At that time, Maine was in two parts: only the section from the Piscataqua River to the Kennebec was Maine.  “The Eastern districts, then called ‘Sagadahoc Territory,’ were in a flux of ownership between English grantees and the French.”  In those Eastern districts, the Crown’s representatives had little ability to impede free trade by the locals. Maine was the center of the greatest resistance to the Broad Arrow Policy.Resistance to the Surveyors and their deputies was continuous and pervasive, from the forests to the sawmills to the courts to the legislatures.

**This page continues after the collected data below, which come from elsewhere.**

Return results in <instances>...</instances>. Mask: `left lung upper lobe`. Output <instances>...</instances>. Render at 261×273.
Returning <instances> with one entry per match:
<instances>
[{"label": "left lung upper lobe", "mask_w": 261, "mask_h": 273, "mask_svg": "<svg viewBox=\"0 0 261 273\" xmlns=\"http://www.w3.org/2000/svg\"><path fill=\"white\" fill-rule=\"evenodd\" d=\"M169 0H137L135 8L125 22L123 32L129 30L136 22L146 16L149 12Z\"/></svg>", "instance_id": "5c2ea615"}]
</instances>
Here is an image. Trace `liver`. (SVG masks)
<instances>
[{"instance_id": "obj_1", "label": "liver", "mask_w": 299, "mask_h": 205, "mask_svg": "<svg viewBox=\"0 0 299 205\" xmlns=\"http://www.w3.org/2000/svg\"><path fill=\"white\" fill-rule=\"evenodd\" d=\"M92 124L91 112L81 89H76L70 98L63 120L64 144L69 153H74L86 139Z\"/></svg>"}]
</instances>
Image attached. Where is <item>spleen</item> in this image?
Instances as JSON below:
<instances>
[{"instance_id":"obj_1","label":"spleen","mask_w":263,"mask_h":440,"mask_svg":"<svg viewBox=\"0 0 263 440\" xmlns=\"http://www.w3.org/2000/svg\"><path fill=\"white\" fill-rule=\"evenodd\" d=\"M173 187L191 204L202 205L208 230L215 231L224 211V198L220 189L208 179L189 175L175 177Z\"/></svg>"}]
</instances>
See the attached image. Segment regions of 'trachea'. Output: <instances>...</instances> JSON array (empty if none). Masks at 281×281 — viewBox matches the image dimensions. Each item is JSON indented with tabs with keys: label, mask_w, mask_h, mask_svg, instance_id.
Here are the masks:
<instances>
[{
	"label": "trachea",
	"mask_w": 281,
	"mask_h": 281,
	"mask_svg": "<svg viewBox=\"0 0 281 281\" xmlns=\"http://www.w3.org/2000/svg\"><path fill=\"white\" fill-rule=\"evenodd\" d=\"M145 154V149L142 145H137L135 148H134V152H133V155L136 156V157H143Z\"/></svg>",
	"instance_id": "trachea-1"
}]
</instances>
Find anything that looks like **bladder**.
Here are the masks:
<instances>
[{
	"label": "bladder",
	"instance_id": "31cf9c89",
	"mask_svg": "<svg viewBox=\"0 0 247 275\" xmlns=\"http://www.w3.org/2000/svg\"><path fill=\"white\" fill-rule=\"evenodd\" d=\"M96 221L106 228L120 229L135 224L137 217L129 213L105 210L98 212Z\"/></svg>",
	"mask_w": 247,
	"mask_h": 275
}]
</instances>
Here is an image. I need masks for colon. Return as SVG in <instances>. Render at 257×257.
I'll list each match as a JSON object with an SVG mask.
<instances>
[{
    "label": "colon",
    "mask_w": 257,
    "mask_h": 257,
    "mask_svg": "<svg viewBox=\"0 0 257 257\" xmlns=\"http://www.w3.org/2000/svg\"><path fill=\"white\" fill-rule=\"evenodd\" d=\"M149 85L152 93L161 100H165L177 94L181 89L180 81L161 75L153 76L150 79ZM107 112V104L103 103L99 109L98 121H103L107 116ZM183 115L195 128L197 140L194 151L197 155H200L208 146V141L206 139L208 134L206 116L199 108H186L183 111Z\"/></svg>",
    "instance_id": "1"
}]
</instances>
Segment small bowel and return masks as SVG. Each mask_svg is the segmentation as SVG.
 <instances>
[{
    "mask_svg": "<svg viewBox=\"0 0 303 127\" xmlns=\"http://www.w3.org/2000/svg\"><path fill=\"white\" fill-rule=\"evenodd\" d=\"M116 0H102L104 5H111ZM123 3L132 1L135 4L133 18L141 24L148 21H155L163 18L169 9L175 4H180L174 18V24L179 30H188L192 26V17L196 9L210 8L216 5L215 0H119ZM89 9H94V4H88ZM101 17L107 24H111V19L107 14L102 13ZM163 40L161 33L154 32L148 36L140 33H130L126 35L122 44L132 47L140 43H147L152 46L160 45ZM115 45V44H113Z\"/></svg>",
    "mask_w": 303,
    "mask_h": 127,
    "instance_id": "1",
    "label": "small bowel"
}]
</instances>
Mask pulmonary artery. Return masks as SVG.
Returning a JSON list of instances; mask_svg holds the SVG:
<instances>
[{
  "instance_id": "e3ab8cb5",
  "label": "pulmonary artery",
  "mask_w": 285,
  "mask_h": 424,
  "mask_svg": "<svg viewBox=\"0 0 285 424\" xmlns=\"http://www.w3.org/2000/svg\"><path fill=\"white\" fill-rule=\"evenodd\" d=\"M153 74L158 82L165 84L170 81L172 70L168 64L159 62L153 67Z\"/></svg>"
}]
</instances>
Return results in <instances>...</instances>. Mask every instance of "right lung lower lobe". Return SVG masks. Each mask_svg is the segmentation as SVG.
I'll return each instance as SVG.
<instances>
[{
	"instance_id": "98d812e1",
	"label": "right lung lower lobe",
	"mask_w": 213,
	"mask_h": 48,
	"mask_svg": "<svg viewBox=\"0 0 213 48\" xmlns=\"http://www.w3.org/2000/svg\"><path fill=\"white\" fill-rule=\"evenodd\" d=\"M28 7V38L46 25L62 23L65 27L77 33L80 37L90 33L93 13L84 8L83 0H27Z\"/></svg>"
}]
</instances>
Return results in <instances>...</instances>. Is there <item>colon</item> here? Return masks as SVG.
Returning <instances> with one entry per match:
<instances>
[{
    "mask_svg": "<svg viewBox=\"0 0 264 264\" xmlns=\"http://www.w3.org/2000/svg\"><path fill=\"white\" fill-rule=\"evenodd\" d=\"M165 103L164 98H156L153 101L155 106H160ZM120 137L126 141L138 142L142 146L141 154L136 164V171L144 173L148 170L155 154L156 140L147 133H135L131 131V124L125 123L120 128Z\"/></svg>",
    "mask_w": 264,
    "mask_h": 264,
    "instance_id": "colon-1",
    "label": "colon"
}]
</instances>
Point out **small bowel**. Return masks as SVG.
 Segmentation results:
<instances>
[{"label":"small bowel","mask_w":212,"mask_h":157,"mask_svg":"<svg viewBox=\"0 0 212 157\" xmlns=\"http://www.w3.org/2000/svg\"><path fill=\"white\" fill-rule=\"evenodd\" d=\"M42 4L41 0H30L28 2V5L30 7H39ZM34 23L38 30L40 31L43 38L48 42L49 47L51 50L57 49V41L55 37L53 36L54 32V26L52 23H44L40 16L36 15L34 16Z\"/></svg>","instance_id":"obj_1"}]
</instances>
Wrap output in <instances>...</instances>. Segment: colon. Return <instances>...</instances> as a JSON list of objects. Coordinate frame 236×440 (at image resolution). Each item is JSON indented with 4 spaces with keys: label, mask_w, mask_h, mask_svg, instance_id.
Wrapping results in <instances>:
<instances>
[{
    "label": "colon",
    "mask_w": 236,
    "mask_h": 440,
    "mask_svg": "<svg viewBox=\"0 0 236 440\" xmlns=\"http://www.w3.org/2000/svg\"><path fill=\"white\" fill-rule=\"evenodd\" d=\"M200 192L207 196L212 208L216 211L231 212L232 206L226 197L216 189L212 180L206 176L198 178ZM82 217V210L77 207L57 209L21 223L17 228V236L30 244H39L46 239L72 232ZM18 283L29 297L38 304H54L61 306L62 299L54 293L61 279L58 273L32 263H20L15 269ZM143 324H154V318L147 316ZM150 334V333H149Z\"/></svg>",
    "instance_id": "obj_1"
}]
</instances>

Locals used a variety of subterfuges to profit from mast pines.  Farmers would cut the lesser trees from around a mast pine, so it would have no buffer from the wind, and would fall in a gale.  Tour guides around here relate that as the source of the phrase “windfall profit.” Mast pines would simply disappear. Milled lumber was always less than the 24” standard.  Set fires made the big trees unsuitable for masts, but not other purposes.

In 1730 settlers near the Sheepscot River complained to the court that the Surveyor General “came with an armed force, turned them from their lands, seized their timber, burned and destroyed their houses and threatened to throw them into confinement.”  Such peremptory behavior led to retaliation. At Exeter in 1734, when some deputies were sent to bring a confiscated load of timber away, the locals disguised in Boston Tea Party fashion scuttled the boat, so it nearly didn’t survive the return trip to Portsmouth.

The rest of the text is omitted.